His comments, made as he unveiled a 7.4 per cent decline in DoCoMo’s first-half operating profits, illustrate the pressure faced by the heads of Japan’s mobile carriers as they compete for market share following the introduction of number portability on Tuesday. For the first time consumers are able to switch carriers without changing their number. Some analysts think this could greatly increase defections by customers from one company to another.

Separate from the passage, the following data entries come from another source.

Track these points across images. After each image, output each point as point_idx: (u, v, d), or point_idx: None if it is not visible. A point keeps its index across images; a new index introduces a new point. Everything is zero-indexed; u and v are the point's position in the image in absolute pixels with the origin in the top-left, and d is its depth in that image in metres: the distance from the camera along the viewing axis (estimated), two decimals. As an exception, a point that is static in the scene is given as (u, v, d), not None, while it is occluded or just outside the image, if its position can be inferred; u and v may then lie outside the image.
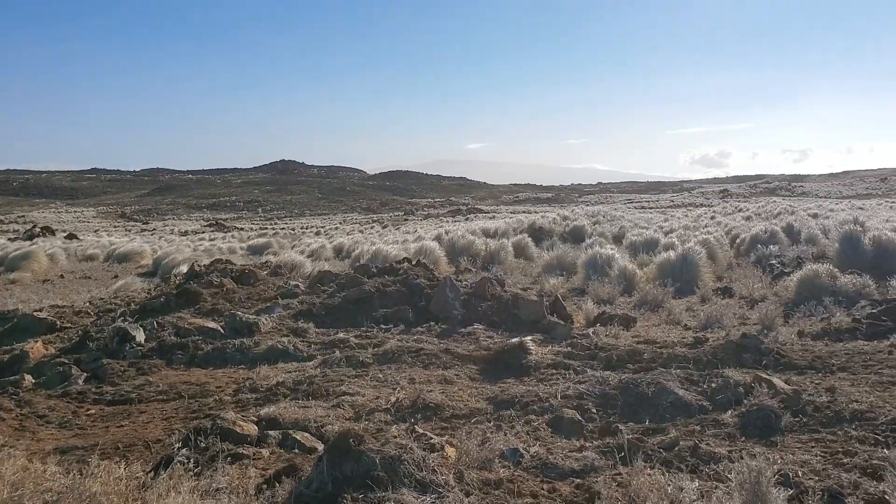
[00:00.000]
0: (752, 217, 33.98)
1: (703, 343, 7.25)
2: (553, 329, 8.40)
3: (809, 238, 17.34)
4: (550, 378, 6.39)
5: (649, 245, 17.54)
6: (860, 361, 6.64)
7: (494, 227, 29.73)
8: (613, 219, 35.56)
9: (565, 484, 3.95)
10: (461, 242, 18.92)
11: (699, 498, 3.46)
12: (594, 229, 26.47)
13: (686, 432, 4.83)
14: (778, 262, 13.95)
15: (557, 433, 4.92)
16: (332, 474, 3.71)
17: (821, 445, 4.56)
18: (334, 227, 64.22)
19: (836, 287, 10.14)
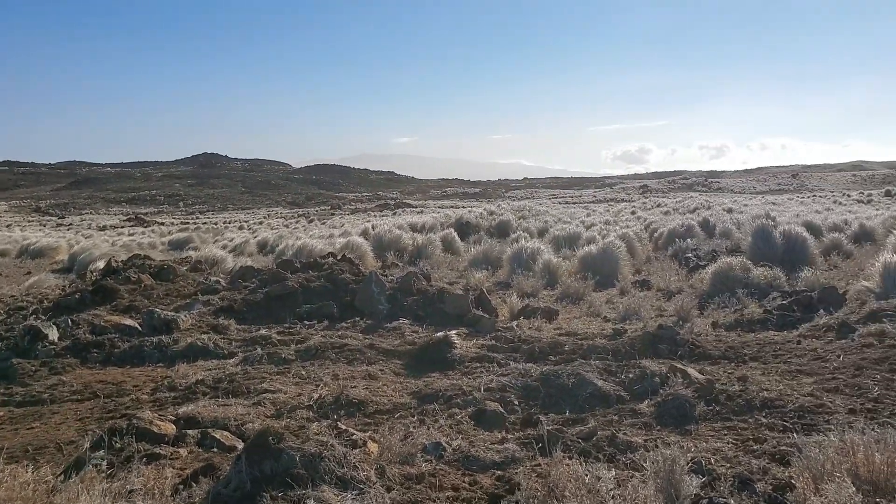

Mr Nakamura also admitted that KDDI, DoCoMo’s biggest rival and the carrier regarded as most likely to gain market share, had been “doing well” in the first few days of number portability, though he added that the rate of switching between carriers was so far lower than he had expected.

Operating profit fell to Y516.9bn ($4.4bn) in April to September from Y558.4bn the year before, hit by disappointingly low revenue from handset sales.

DoCoMo’s poor results, which were slightly worse than analysts had expected, contrasted with strong results from KDDI, which last week reported a 38 per cent rise in operating profit to Y229.5bn. After taking questions from reporters, Mr Nakamura became angry when discussing Softbank’s new strategy to shore up its subscriber base, outlined by Mr Son on Monday evening hours before number portability arrived.

Mr Son accused Softbank’s rivals on Monday of making excessive profits, and said he would guarantee the availability of mobile pricing packages that were Y200 cheaper than Softbank’s rivals. He also outlined another pricing plan that included unlimited calls to other Softbank users at a zero-yen flat rate.

Some telecoms equity analysts have described Softbank’s offers as misleading when looking at the details. Some suggested that Softbank services might remain more expensive than its rivals’ for many users, after allowing, for example, for calls made from Softbank phones to other phones.

Mr Nakamura said Softbank offered “no benefits at all” to defecting DoCoMo customers. He added that DoCoMo had “no plans whatsoever” to follow Softbank’s tactics.

Softbank declined to comment on Mr Nakamura’s assertions.